Assessment – Steven Gerrard & his Rangers


So it’s the day after the wreckage before, and while Rangers didn’t lose against St Johnstone, the draw very much felt like a loss.

This was a very tough one to take, not just because of how poorly our home side performed, but because the day earlier, against Roma, no less, our kids had just won an international trophy in a brutal dichotomy to the shambles their senior counterparts delivered against the might of St Johnstone.

Yes, Rangers were missing Alfredo Morelos and Allan McGregor, but there is absolutely no excuse for the XI who went out yesterday afternoon to produce that level of dross and who were lucky not to in fact lose to it.

Where do we begin with this horrific display?

Being philosophical, the grand picture isn’t too bad – we have beaten Celtic this season, majorly in part thanks to our manager, and we managed an excellent run in Europe too, with wins over Rapid and Osijek. On that level there’s colossal progress under Steven Gerrard compared with previous managers who could barely point Europe out on a map and for whom beating Celtic in 90 minutes was like climbing Everest.

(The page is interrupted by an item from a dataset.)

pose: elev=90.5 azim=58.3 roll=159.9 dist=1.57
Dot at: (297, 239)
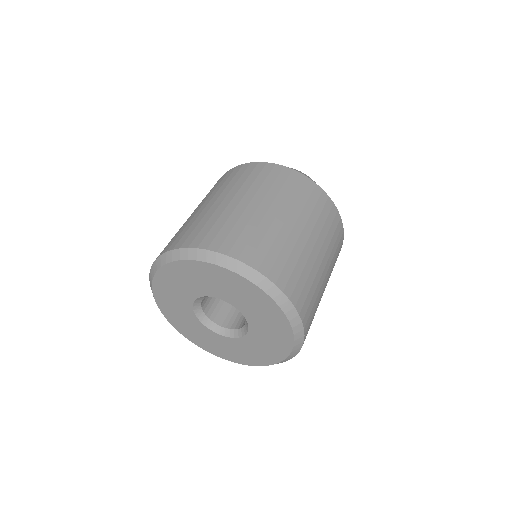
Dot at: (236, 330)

So we are not going to absolutely lose the plot over one match.

However, there is absolutely no getting around the fact that domestically, Rangers are in pretty much exactly the same place as we were this time last season and the season before that.

That the £10M spent last summer hasn’t really put us into a much stronger domestic position than the £10M we spent the previous one. This is not to say all players have been wastes of money, no that is not the argument.

The argument is that despite the seemingly better players, the iconic manager, and despite that win over Celtic and run in Europe, we are not that much better off under Steven Gerrard in the league than we were under Mark Warburton or Pedro Caixinha, although the hard numbers do suggest otherwise, as we’ll reveal later.

It also *feels* like we are, doesn’t it? We have more players we admire, and we have a patriarch legend in the hotseat – but the proof is in the league position and performances, and they are still very much in the ‘patchy at best’ stage.

A family member recently got in touch, and expressed how well they felt Gerrard was doing and how well Rangers were playing. We pointed out that we’re kind of miles behind Celtic and more or less level with Aberdeen and Killie, give or take fluctuating form now and then. Then the response was ‘but compared with this time last year’ – and sadly you’d have to point out we were miles behind Celtic and around level with Aberdeen and Killie.

It all does ‘feel’ that bit better, given the personnel and the management – but the overall results are not reflecting that feeling. Rangers are now likely eight points behind Celtic and we’re not into March yet – it is true that we do feel like we’ve maybe given them more of a fight, kind of, but then wasn’t it this time last year under Murty that we went on a stellar run and looked like we’d ignited the title race before March’s loss to Celtic at Ibrox knocked the stuffing out.

This time it’s going sideways – there never really was a convincing title race in the first place and while Celtic are no great shakes themselves, they are seven times champions and know how to win when it counts.

Rangers take the occasional flirt with a step forward, then one back – and ultimately despite all the morale from that win on the 29th, that win against Aberdeen recently – despite all of this, we’re not that far ahead of where we were on promotion.

There is some semblance of improvement – we’re an inch better off in second right now than we have been in recent seasons and the numbers you’ll see later back that up, but ultimately it’s probably not the dramatic hike many of us would have hoped for.

And results like yesterday’s will continue to blot our copybook whether we like it or not.